After that I was out of it for a while. For a week or so, he’d go into his office and come out to play me a recording of what he had so far. He kept adding new parts, new tracks. By the second week it was time to record the vocals we’d actually use, and then some harmonies. Boy do I not have a good ear for harmony. I felt like an idiot as he banged out the note on the piano in the hopes I wouldn’t miss it again, but the tracks sound nice now.

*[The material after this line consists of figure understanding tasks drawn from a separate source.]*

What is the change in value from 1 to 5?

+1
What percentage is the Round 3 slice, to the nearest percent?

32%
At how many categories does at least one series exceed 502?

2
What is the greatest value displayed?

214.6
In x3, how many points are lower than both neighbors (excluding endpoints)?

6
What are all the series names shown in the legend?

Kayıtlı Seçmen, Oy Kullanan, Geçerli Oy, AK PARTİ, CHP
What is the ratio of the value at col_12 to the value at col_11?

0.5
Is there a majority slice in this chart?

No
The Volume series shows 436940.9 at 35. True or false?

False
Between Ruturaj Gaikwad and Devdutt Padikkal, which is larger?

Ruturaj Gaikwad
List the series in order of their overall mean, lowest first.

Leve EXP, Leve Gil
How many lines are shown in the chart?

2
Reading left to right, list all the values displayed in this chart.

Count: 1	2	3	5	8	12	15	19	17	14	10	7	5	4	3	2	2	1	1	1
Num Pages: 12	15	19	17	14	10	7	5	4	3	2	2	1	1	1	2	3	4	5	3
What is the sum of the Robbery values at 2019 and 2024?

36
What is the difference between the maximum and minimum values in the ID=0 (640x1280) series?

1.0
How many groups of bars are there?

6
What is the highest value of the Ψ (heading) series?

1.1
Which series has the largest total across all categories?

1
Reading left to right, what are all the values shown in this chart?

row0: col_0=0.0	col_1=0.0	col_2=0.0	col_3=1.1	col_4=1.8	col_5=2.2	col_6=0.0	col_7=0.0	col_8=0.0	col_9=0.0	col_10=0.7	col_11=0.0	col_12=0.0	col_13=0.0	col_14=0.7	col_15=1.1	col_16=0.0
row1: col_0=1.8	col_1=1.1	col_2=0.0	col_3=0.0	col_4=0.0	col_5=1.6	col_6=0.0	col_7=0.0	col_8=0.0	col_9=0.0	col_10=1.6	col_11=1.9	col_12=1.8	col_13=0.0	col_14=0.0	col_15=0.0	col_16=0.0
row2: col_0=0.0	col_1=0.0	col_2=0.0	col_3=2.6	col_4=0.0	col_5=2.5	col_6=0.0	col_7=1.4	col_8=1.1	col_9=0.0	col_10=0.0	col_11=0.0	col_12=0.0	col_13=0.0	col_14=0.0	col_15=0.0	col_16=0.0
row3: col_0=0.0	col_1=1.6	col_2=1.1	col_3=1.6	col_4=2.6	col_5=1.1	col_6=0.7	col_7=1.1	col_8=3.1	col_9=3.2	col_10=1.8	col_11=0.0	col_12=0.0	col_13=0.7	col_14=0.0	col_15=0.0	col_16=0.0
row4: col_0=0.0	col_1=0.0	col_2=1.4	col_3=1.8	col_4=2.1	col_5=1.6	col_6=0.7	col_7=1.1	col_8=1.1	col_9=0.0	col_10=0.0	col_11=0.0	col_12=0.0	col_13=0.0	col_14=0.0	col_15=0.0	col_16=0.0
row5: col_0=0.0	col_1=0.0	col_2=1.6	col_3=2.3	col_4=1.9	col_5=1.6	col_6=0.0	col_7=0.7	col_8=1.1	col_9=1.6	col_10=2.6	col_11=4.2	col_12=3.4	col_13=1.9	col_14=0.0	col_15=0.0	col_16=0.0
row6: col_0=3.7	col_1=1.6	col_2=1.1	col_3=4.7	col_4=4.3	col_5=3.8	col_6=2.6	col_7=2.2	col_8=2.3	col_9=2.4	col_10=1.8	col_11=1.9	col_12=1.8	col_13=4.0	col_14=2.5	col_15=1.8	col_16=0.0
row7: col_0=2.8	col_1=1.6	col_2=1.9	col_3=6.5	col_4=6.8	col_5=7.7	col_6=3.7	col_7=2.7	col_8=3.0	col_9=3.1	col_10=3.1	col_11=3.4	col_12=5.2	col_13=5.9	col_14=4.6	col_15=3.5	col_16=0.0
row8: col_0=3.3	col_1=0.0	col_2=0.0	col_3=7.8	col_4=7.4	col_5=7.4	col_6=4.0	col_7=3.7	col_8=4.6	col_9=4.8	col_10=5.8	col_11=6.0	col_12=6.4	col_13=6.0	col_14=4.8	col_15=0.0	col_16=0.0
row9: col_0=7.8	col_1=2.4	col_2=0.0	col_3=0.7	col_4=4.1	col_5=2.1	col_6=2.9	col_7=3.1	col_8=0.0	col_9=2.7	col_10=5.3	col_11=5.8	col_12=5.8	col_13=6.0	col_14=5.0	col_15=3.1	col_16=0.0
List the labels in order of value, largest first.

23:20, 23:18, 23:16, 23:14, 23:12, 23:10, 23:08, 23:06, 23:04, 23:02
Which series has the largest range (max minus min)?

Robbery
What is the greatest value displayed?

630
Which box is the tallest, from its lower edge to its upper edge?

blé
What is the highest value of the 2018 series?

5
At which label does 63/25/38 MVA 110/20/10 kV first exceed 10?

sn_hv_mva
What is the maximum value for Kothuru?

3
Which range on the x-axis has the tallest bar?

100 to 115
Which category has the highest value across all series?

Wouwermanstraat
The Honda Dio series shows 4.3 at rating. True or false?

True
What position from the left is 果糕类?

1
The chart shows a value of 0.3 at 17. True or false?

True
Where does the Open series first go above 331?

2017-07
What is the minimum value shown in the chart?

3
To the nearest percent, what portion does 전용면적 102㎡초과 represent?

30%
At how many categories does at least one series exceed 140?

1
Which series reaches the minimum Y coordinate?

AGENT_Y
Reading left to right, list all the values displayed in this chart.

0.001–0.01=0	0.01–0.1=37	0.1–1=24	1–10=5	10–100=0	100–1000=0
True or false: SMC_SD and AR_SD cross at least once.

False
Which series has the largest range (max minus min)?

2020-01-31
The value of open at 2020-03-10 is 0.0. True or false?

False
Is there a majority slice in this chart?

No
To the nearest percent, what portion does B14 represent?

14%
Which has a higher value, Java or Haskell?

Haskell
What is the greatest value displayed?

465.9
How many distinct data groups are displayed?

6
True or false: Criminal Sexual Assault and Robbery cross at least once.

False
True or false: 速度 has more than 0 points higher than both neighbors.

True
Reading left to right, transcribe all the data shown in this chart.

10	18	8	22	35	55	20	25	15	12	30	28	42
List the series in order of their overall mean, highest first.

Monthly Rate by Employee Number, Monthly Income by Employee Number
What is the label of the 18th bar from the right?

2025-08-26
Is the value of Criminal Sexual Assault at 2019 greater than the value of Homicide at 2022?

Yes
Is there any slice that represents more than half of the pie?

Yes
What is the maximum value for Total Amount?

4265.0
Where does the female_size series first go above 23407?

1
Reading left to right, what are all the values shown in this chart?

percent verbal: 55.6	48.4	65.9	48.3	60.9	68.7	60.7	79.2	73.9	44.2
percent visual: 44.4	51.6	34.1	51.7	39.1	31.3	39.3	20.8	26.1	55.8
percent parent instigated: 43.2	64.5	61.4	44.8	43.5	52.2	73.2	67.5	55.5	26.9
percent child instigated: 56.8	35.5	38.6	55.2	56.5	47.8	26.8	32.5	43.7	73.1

Although this is very much a home studio in 2014 and not what my characters are working with in the scenes I’m writing now, I did learn a lot about what order things get done in, how it comes together, how it feels to be up at the mic recording. Andrew has broken down the technical aspects of the recording stuff back on his blog. I will simply say that I am blown away by both his musicianship and his knowledge of recording software and equipment. I knew I’d never regret marrying a guy who could play the piano the way he can, and who brought a copy of Joni Mitchell’s Blue to my dorm room that day.
So we’re going to try to keep doing this. I don’t see any other way I can write the book, and we’re happy with this track. We’re a little stunned that we figured out a way to fit it into our lives, but we’ve got some breathing room now that the kids are a little older. That problem with overly narrative lyrics seems to be helped by the fact that I am writing a novel about these people. I’m chronicling their thoughts and delving into their backstories, and I guess that makes me feel like I don’t have to cram it all into the song. The whole story will exist somewhere else. It’s also freeing to write as a different character. Every song about a relationship doesn’t have to be about our relationship, and that’s a relief within our marriage.
I have a few phrases I’m thinking about for Dean’s next song, but nothing concrete. I have a retro country idea for one of Johanna’s songs. I guess we’re working on a concept album. You know, like The Wall.